* [Directions for this task] Where does the string "image" appear in the records? Copy each line that holds it.

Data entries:
+-------+

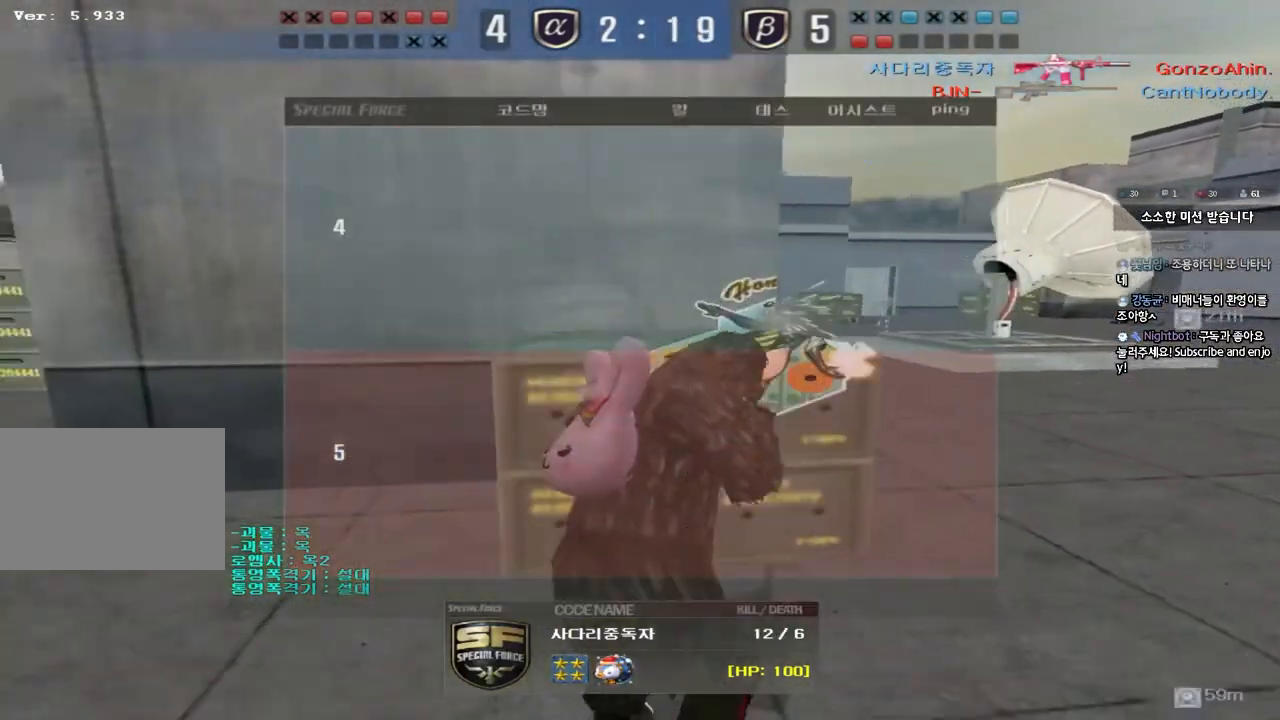
Gameplay with keyboard; each line is a JSON object with the keys held at the frame after it. "events" lists presses ("down") and releases ("up") of "a", "ctrl", "d", "e", "f", "q", "r", "s", "shift", "space", "tab" and "w" between this image and that frame as [ms after this image, input, new state], when the widget could be followed in between. No other keys are recorded. Mouse input is not recorded.
{"keys": ["d", "q"], "events": [[100, "d", "down"], [183, "q", "down"], [200, "d", "up"], [267, "q", "up"], [433, "d", "down"], [483, "q", "down"]]}
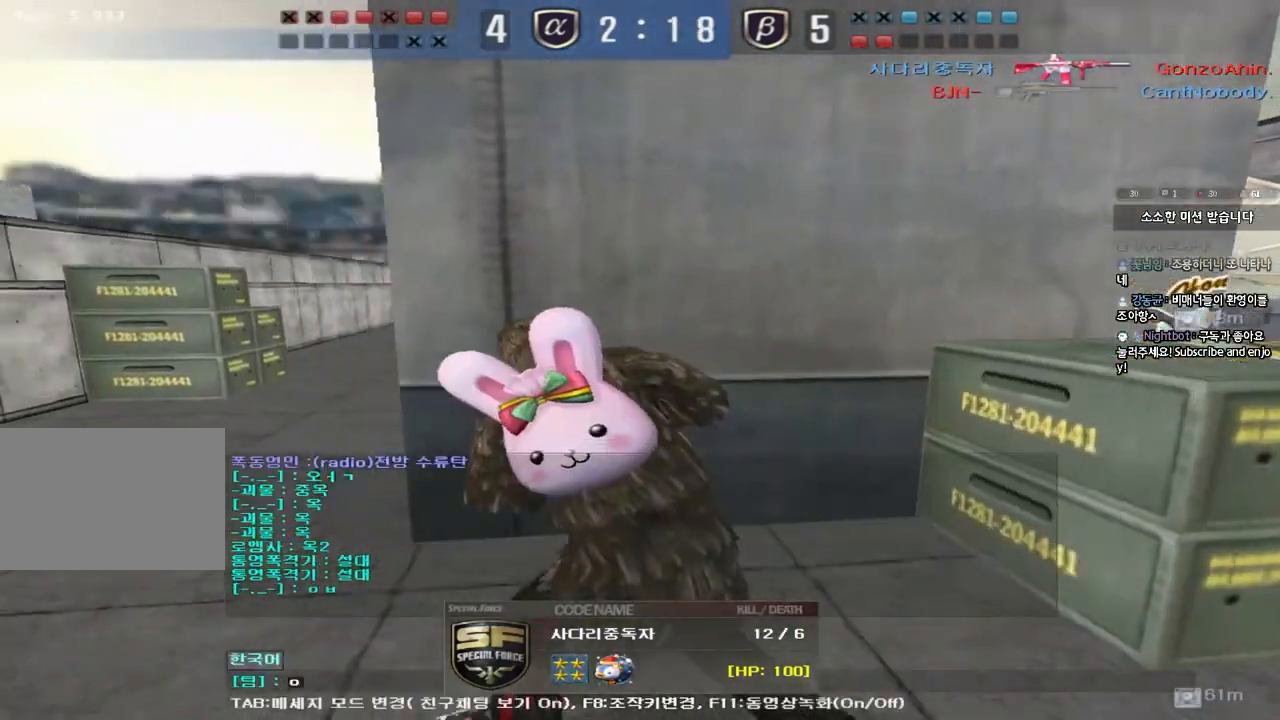
{"keys": [], "events": [[17, "d", "up"], [67, "q", "up"], [217, "d", "down"], [283, "q", "down"], [333, "d", "up"], [350, "q", "up"]]}
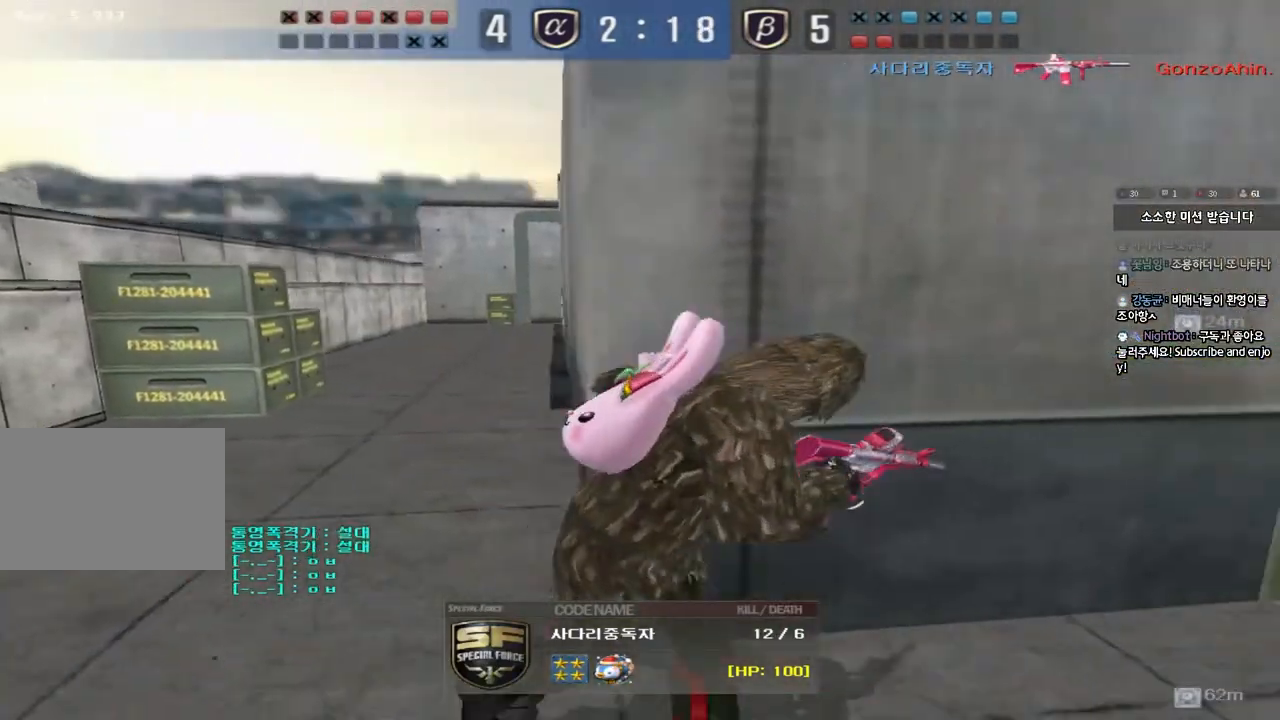
{"keys": [], "events": [[17, "d", "down"], [67, "q", "down"], [117, "d", "up"], [150, "q", "up"], [333, "d", "down"], [383, "q", "down"], [417, "d", "up"], [467, "q", "up"]]}
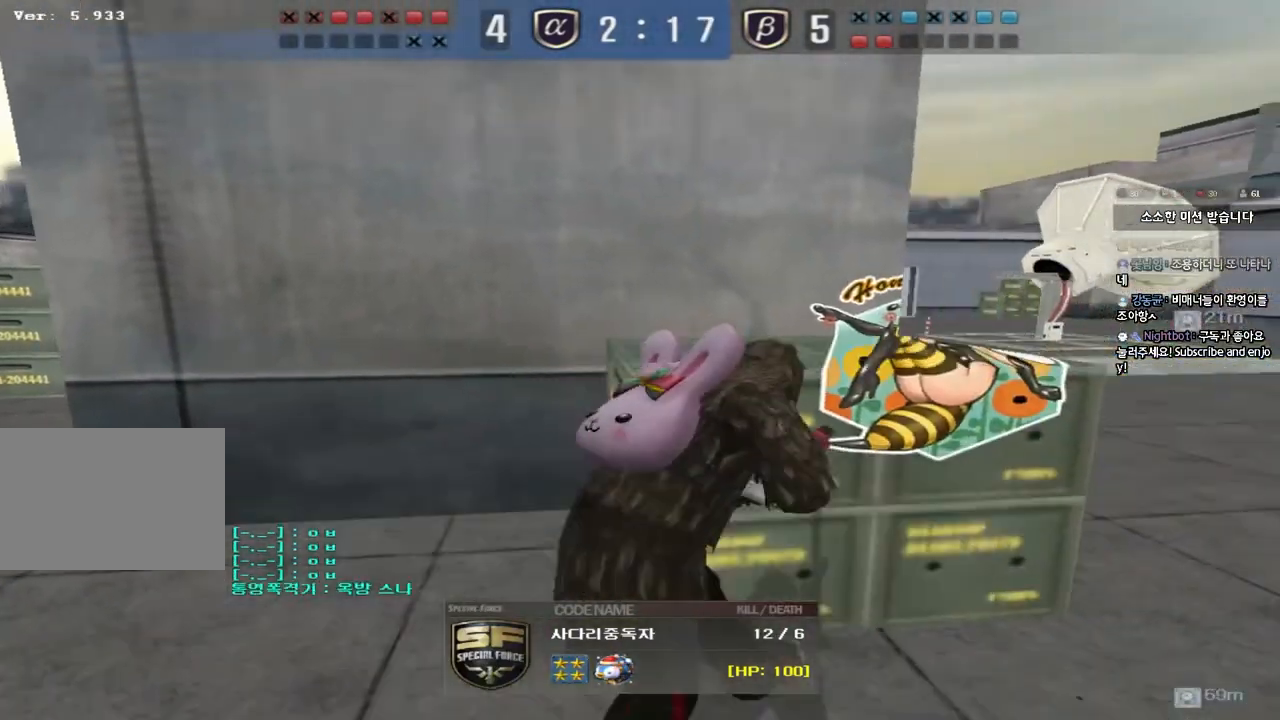
{"keys": [], "events": []}
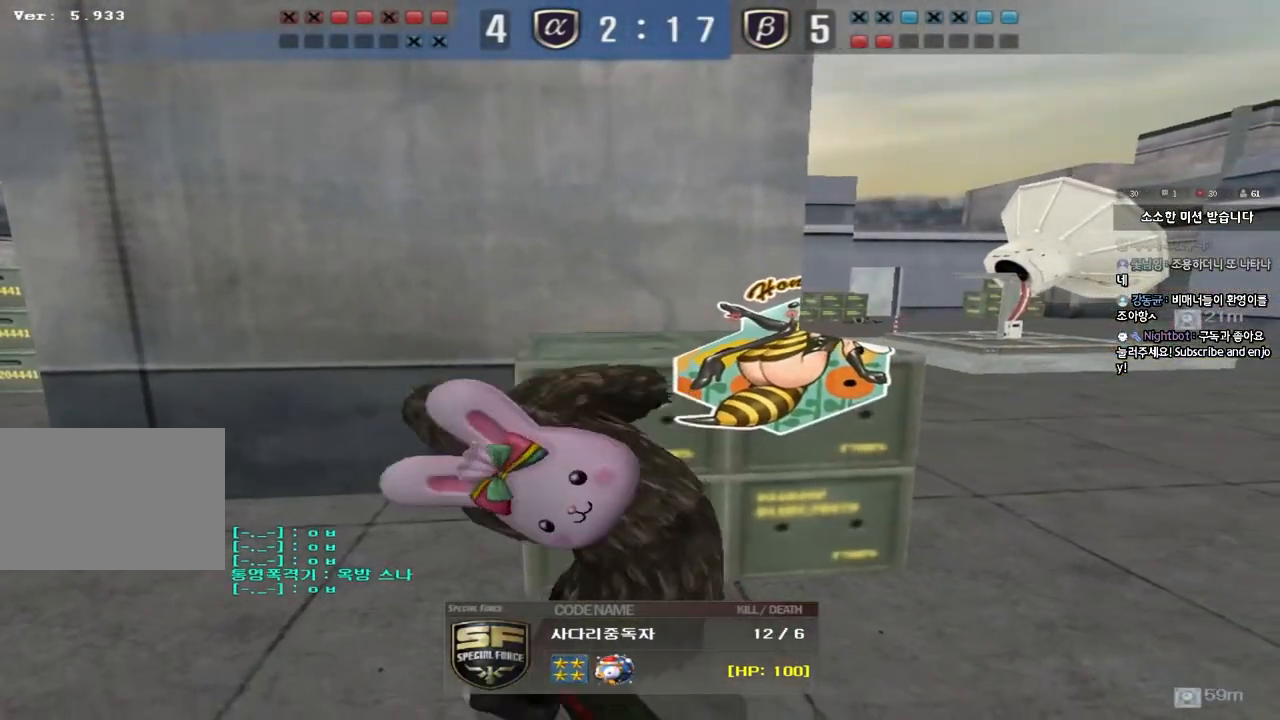
{"keys": ["tab"], "events": [[17, "tab", "down"]]}
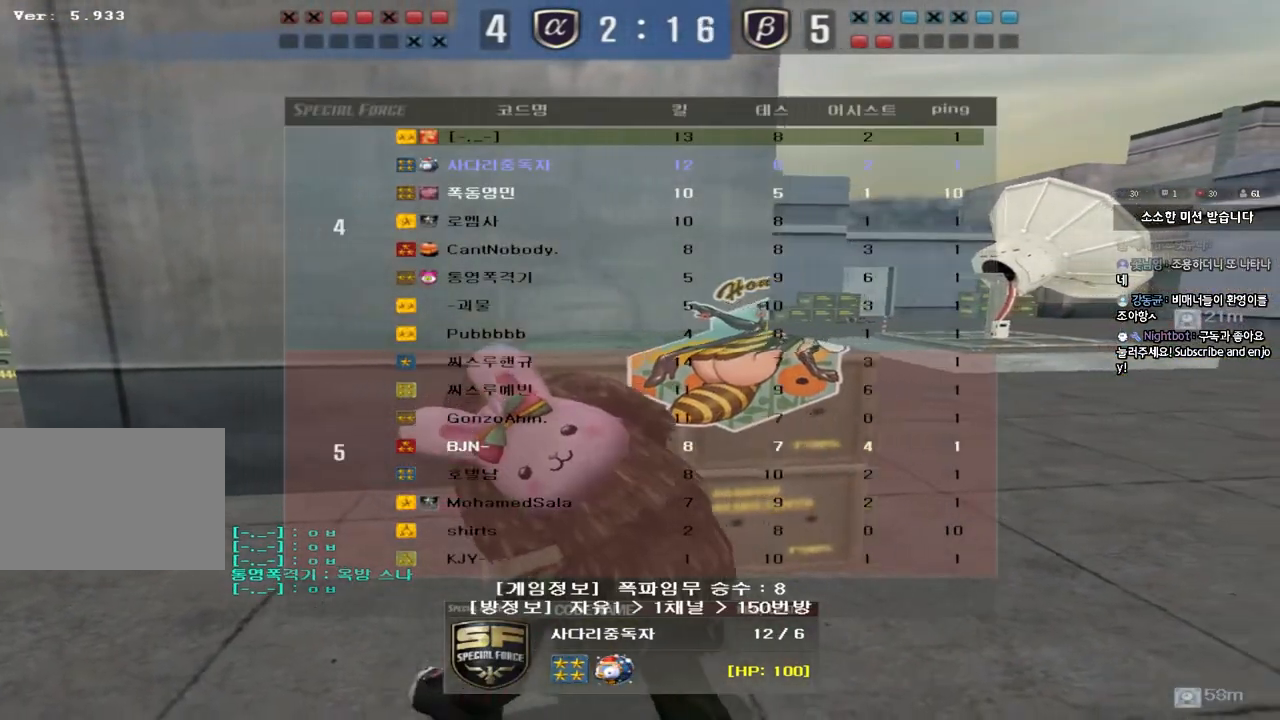
{"keys": [], "events": [[500, "tab", "up"]]}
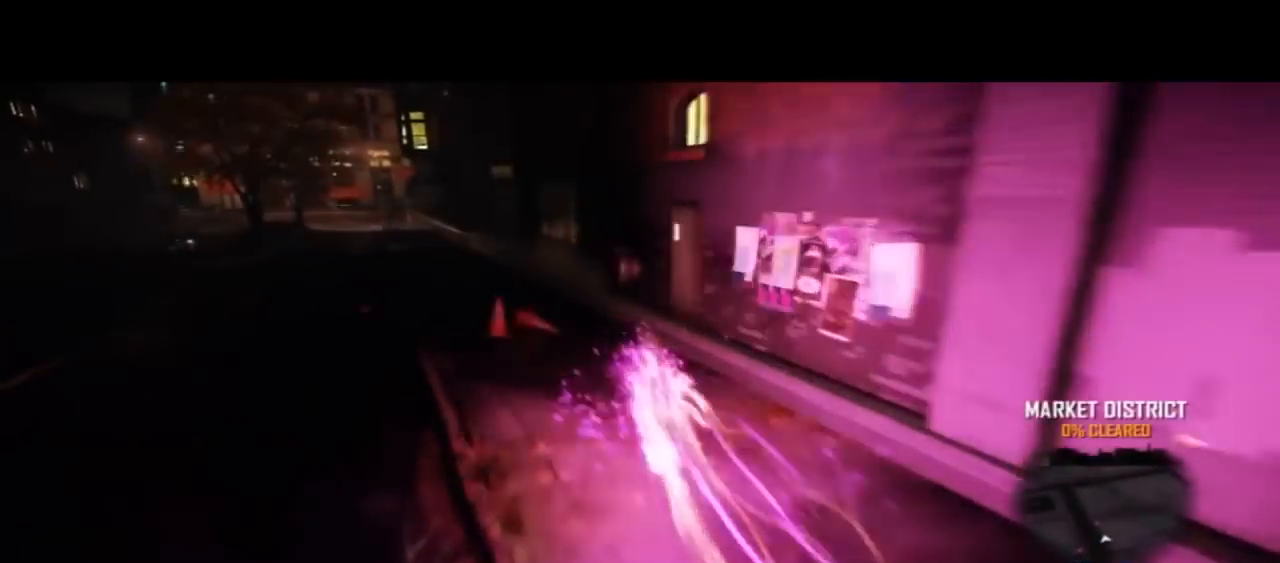
Gameplay with a controller (PlayStation layout); each line is a JSON object with the inputs held at the frame after it (dt_ms = milliseconds from this image to that frame). "events" lists button and stick changes between this image and that frame as [ms after this image, input, new state], when the widget could be followed in between. Not read: DPAD_LEFT DPAD_RIGHT L1 R1 R2 TOUCHPAD.
{"dt_ms": 1000, "buttons": ["CIRCLE"], "left_stick": "up", "right_stick": "center"}
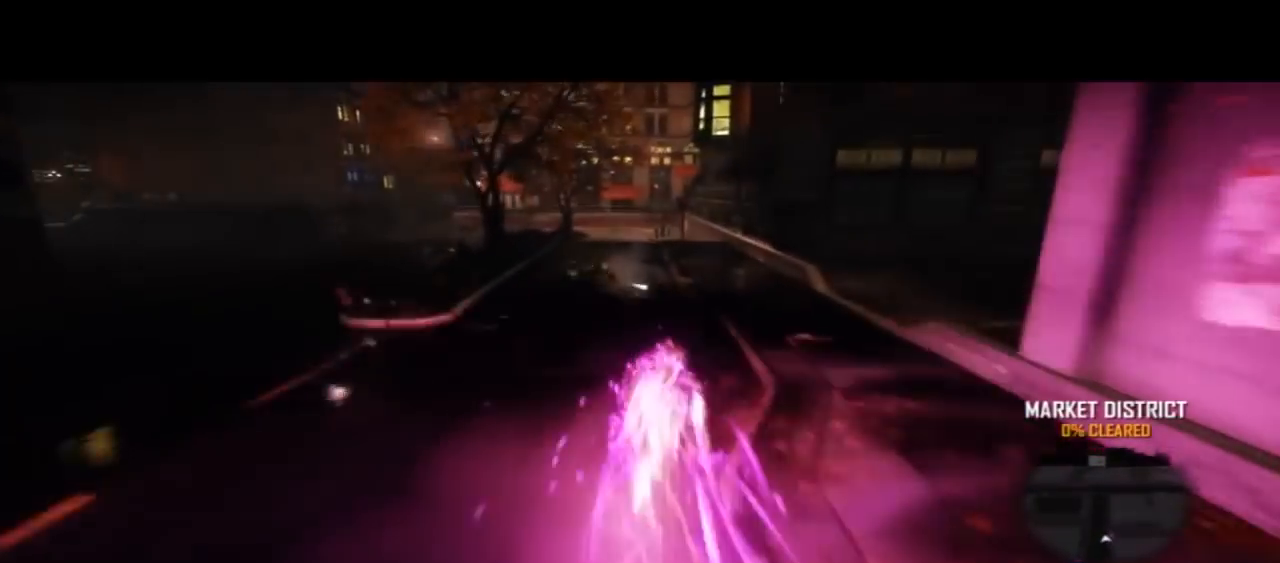
{"dt_ms": 1000, "buttons": ["CIRCLE"], "left_stick": "up-right", "right_stick": "center"}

+-------+

* [Solution to this exercise]
Gameplay with keyboard; each line is a JSON object with the keys held at the frame after it. "events" lists presses ("down") and releases ("up") of "a", "ctrl", "d", "e", "f", "q", "r", "s", "shift", "space", "tab" and "w" between this image and that frame as [ms after this image, input, new state], when the widget could be followed in between. No other keys are recorded. Mouse input is not recorded.
Gameplay with a controller (PlayStation layout); each line is a JSON object with the inputs held at the frame after it (dt_ms = milliseconds from this image to that frame). "events" lists button and stick changes between this image and that frame as [ms after this image, input, new state], when the widget could be followed in between. Not read: DPAD_LEFT DPAD_RIGHT L1 R1 R2 TOUCHPAD.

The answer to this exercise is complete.